ERalpha as ligand-independent activator of CDH-1 regulates determination and maintenance of epithelial morphology in breast cancer cells.
Cardamone MD., Bardella C., Gutierrez A., Di Croce L., Rosenfeld MG., Di Renzo MF., De Bortoli M.
Estrogen receptor alpha (ERalpha) and E-cadherin are primary markers of luminal epithelial breast cancer cells with E-cadherin being a main caretaker of the epithelial phenotype. E-cadherin repression is needed for cancer cells to acquire motile and invasive properties, and it is known that in ER-positive breast cancer cells, estrogen down-regulate E-cadherin gene transcription. We report here that ERalpha is bound to the E-cadherin promoter in both the presence and the complete absence of estrogen, suggesting an unexpected role for unliganded ERalpha in E-cadherin transcription. Indeed, our data reveal that activation by unliganded ERalpha and repression by estrogen-activated ERalpha require direct binding to a half-estrogen response element within the E-cadherin promoter and exchange from associated coactivators to corepressors. Therefore, these results suggest a pivotal role for unliganded ERalpha in controlling a fundamental caretaker of the epithelial phenotype in breast cancer cells. Here, we show that ERalpha-positive breast cancer T47D cells transduced with the sfRON kinase undergo a full epithelial-mesenchymal conversion and lose E-cadherin and ERalpha expression.
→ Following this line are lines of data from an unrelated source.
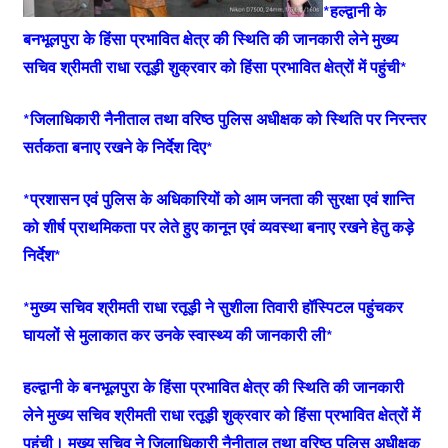
*हल्द्वानी के
बनभूलपुरा के हिंसा प्रभावित क्षेत्र की स्थिति की जानकारी लेने मुख्य
सचिव श्रीमती राधा रतूड़ी शुक्रवार को हिंसा प्रभावित क्षेत्रों में पहुंची*
*जिलाधिकारी नैनीताल तथा वरिष्ठ पुलिस अधीक्षक को स्थिति पर निरन्तर
सर्तकता बनाए रखने के निर्देश दिए*
*प्रशासन एवं पुलिस के अधिकारियों को आम जनता की सुरक्षा एवं शान्ति
को शीर्ष प्राथमिकता पर लेते हुए कानून एवं व्यवस्था बनाए रखने हेतु कड़े
निर्देश*
*मुख्य सचिव श्रीमती राधा रतूड़ी ने सुशीला तिवारी हॉस्पिटल पहुंचकर
घायलों से मुलाकात कर उनके स्वास्थ्य की जानकारी ली*
हल्द्वानी के बनभूलपुरा के हिंसा प्रभावित क्षेत्र की स्थिति की जानकारी
लेने मुख्य सचिव श्रीमती राधा रतूड़ी शुक्रवार को हिंसा प्रभावित क्षेत्रों में
पहुंची। मुख्य सचिव ने जिलाधिकारी नैनीताल तथा वरिष्ठ पुलिस अधीक्षक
Our data show that, although the E-cadherin gene becomes hypermethylated and heterochromatic, kinase inhibitors can restore E-cadherin expression, together with an epithelial morphology in an ERalpha-dependent fashion. Similarly, transfection of ERalpha, in the absence of ligands, was sufficient to restore E-cadherin transcription in both sfRON-T47D and other ERalpha-, E-cadherin-negative cells. Therefore, our results suggest a novel role for the ERalpha that plays the dual role of ligand-independent activator and ligand-dependent repressor of E-cadherin in breast cancer cells.